Your instructions →
Across the records below, how many lines include the string "Sketching"? State the number and nothing more.

Start of Data provided

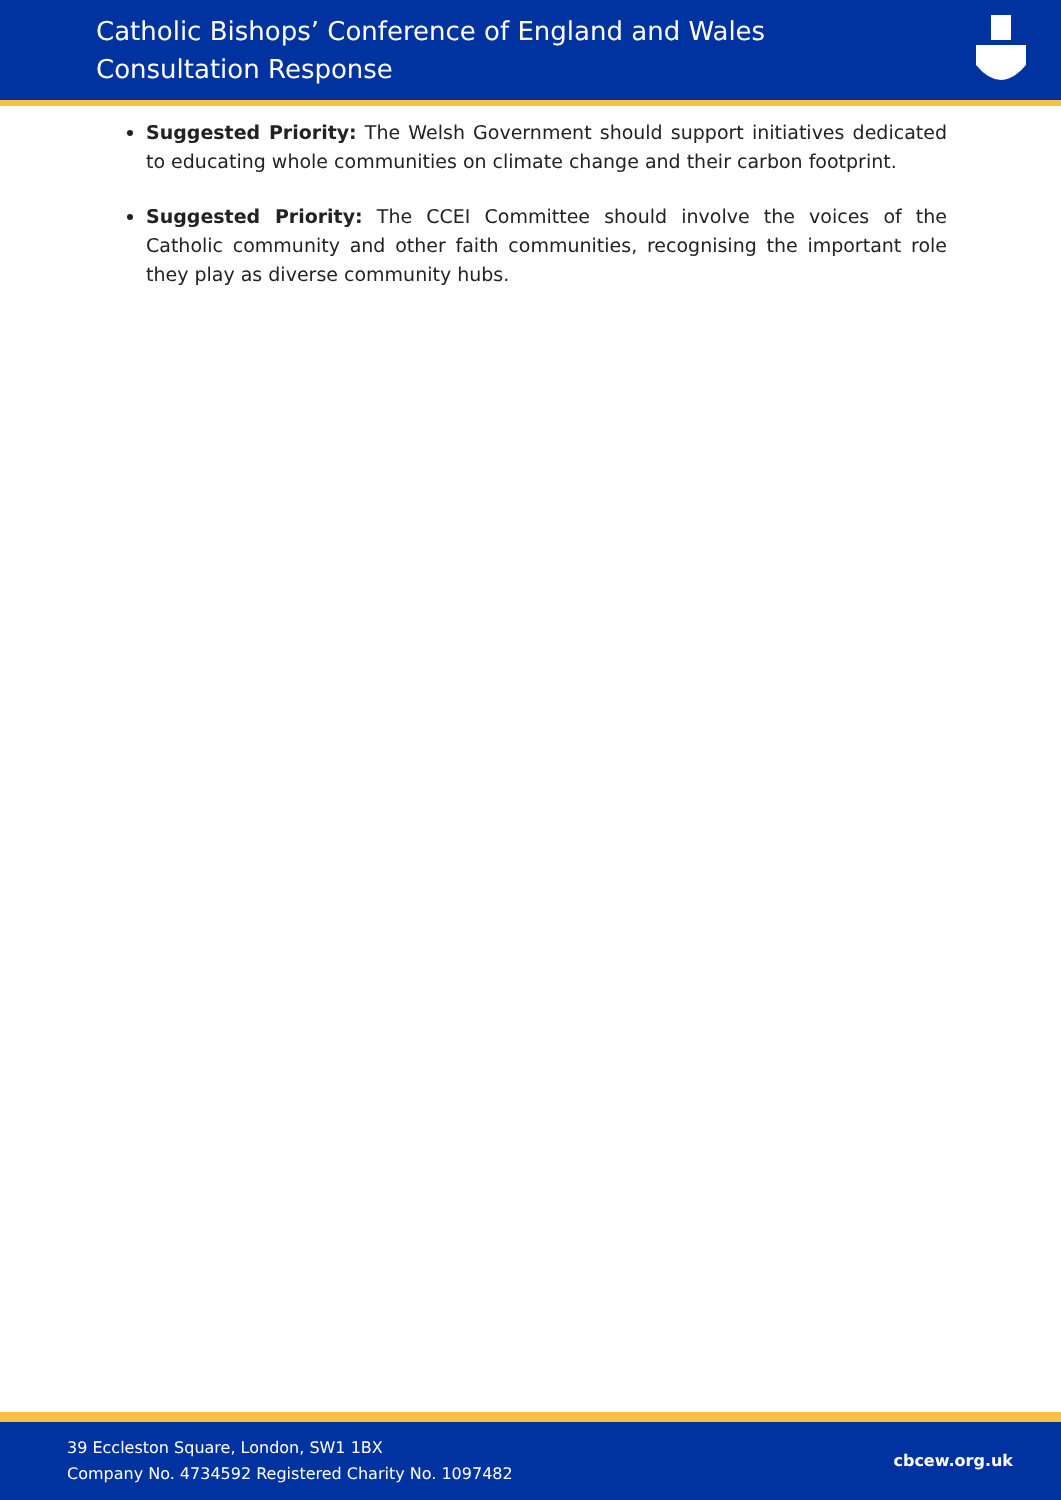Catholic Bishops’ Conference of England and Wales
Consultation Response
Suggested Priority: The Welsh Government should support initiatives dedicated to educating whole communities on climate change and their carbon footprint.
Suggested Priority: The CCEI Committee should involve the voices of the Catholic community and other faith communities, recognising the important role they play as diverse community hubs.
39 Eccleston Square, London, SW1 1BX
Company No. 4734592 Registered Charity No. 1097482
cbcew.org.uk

End of Data provided
Start of Data provided

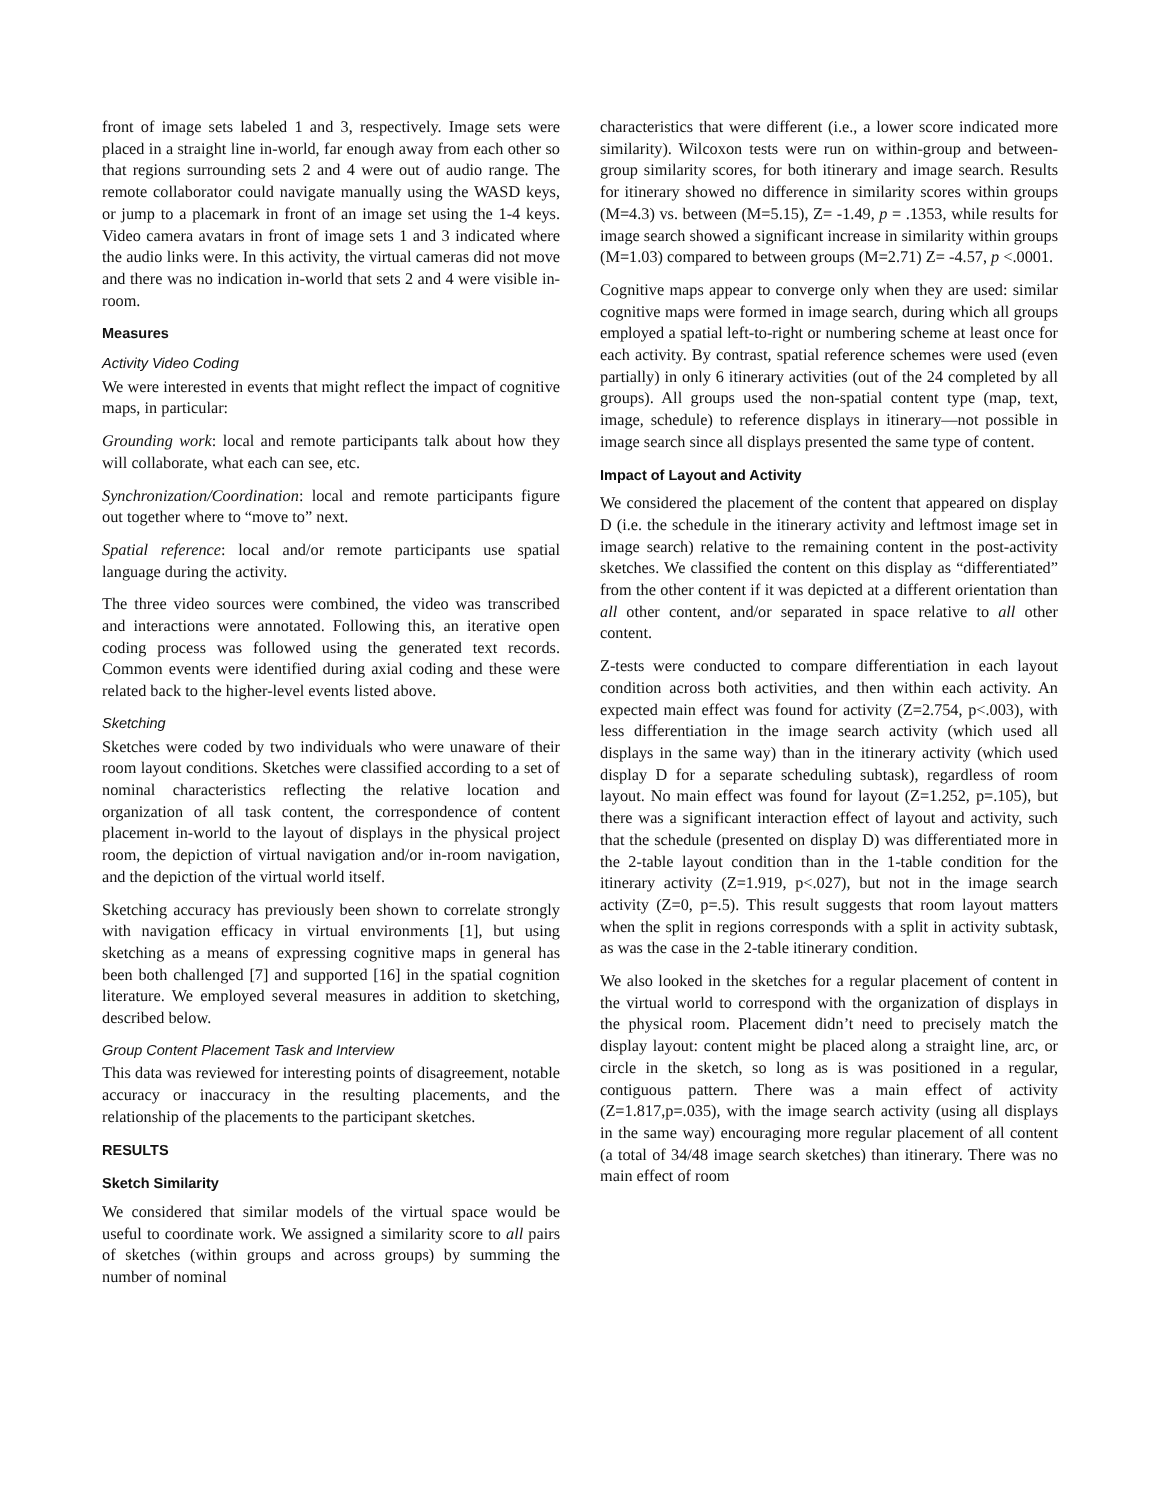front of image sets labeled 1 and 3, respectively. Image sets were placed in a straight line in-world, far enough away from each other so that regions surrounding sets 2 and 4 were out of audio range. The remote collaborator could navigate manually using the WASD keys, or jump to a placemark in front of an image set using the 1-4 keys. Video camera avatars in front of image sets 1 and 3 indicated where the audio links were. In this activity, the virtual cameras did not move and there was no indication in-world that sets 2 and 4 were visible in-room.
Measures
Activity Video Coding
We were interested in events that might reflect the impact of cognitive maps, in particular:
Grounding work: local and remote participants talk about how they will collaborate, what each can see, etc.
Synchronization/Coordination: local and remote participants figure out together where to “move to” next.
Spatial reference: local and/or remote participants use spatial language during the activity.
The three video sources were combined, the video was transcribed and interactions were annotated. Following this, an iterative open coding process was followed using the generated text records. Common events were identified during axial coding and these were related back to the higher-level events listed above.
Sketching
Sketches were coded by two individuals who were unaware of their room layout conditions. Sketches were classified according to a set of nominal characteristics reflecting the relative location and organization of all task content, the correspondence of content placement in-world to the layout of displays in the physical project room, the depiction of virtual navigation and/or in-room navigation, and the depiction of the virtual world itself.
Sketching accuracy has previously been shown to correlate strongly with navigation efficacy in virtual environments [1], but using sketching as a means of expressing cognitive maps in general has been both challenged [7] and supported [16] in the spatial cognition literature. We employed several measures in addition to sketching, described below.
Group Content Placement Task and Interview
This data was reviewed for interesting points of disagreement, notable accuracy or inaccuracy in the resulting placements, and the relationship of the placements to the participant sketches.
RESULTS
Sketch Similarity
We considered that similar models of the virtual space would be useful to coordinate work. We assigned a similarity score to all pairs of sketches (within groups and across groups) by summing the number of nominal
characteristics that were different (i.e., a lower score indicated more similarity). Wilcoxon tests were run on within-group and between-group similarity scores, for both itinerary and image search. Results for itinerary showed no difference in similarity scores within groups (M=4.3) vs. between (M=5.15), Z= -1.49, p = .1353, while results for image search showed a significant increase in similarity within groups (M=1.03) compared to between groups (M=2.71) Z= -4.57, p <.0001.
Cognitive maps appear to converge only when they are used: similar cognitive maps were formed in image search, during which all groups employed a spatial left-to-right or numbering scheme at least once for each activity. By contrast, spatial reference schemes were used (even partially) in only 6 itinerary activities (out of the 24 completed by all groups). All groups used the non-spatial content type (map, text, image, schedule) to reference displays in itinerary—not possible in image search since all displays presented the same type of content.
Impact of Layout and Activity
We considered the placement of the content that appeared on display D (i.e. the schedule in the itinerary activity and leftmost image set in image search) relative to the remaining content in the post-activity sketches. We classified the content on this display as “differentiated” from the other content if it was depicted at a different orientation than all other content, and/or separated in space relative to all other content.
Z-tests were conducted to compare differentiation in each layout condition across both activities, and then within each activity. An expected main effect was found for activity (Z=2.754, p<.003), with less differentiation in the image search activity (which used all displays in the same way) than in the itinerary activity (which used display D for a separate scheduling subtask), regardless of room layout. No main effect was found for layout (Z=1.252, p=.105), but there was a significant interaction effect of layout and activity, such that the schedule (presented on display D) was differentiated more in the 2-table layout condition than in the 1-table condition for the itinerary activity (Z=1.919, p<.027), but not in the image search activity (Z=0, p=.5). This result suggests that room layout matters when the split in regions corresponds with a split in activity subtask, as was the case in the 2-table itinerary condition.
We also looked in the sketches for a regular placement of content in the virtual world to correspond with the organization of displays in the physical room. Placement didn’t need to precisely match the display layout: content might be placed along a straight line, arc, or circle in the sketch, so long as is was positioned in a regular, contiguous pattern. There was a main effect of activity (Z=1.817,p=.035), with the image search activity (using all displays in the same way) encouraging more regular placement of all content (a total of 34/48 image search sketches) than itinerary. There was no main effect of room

End of Data provided
Start of Data provided

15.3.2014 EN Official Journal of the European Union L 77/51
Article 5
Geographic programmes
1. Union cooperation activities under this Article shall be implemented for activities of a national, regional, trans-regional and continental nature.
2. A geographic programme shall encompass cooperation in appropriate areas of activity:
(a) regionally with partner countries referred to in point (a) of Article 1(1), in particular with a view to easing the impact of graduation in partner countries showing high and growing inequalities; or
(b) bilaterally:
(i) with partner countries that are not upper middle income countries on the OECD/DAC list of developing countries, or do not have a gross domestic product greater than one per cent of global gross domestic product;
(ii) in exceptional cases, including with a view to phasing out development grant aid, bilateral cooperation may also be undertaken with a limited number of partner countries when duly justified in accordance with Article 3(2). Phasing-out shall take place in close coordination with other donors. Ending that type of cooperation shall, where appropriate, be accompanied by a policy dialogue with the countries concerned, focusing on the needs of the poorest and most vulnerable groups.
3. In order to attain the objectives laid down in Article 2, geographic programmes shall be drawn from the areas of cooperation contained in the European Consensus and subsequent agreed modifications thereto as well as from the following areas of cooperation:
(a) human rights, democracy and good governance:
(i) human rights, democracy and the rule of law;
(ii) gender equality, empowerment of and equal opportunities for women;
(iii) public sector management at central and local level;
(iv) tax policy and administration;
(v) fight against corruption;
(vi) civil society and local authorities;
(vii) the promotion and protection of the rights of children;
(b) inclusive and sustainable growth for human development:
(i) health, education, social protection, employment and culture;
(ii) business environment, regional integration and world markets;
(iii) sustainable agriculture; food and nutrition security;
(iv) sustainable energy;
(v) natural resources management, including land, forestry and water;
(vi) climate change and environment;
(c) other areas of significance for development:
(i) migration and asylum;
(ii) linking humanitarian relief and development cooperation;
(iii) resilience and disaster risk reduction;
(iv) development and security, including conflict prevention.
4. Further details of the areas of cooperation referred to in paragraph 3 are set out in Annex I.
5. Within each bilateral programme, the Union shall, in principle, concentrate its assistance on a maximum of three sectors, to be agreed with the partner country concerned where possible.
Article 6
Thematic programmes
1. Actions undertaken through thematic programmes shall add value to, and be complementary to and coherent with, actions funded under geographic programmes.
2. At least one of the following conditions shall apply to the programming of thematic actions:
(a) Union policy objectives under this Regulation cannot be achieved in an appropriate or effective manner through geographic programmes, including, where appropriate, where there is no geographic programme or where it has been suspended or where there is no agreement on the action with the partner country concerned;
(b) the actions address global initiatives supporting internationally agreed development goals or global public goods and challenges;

End of Data provided

Result for this exercise →
2